Building an enterprise Natural Language Search Engine with ElasticSearch and Facebook’s DrQA

06/17/2019 - 15:20 to 16:00

Kesselhaus

long talk (40 min)

Intermediate

Session abstract:

Modern search engines leverage Natural Language Processing (NLP) and Machine Learning (ML) to improve relevance of results. In this presentation, we focus on the specific field of ‘Enterprise Search’, whose primary goal is to make domain specific company data and documents readily accessible to employees to improve their productivity and promote collaboration. Indeed, any large organization produces vast amounts of documentation about their specific systems, technologies and processes. The question then is - “How can we speed up search-driven activities and enhance user experience for the enterprise?”

Facebook AI research team has developed and open sourced a tool to answer questions by reading Wikipedia articles, called DrQA (Chen, et al. 2017). DrQA is based on a 2-stage Q&A pipeline: (i) Retriever: retrieve the top-k relevant documents (pages), followed by (ii) Reader: determining the most relevant answer span among the retrieved documents (pages). We applied it on an enterprise use-case to search over machine manuals used by factory operators.

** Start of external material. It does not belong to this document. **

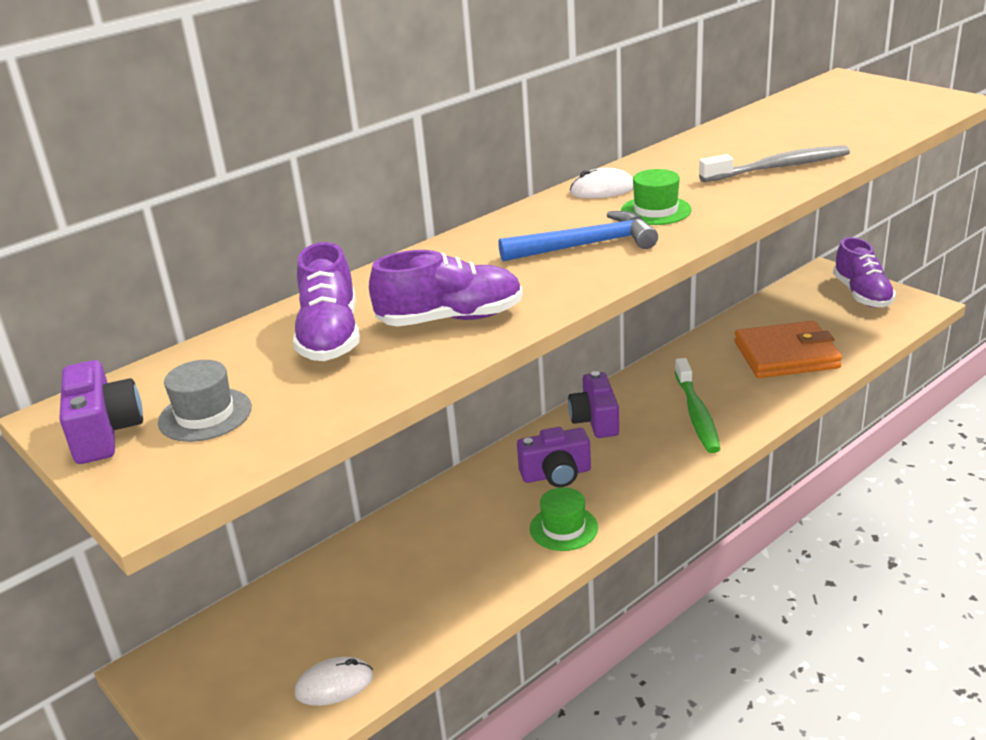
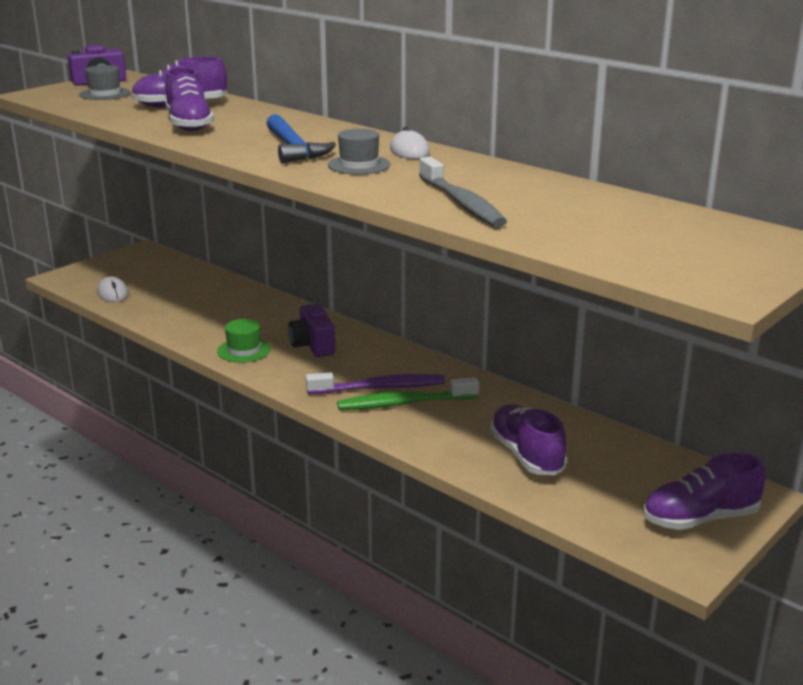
camera: 80 degrees right, 5 degrees down
(595, 420) = (391, 358): purple camera -> none
(656, 211) = (359, 165): green hat -> grey hat
(664, 428) = (380, 388): none -> purple toothbrush
(786, 355) = (526, 455): orange wallet -> purple shoe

We present an architecture integrating ElasticSearch in the DrQA pipeline, which has been contributed upstream and is now available from the official DrQA github repository (https://github.com/facebookresearch/DrQA). The end result is a very scalable search engine that can be deployed on any document repository in your enterprise containing Microsoft Office docs, ppts, emails, pdf documents, etc. Simply point it to your ElasticSearch index and it will be able to provide ‘very precise’ answers based on your documents, thanks to the pre-trained Deep Learning Q&A model of DrQA. We discuss the learnings along the creation and the limitations of such an engine, e.g. scenarios where it excels by identifying precise answers and how it performs compared to a non-ML approach or a typical keyword based search.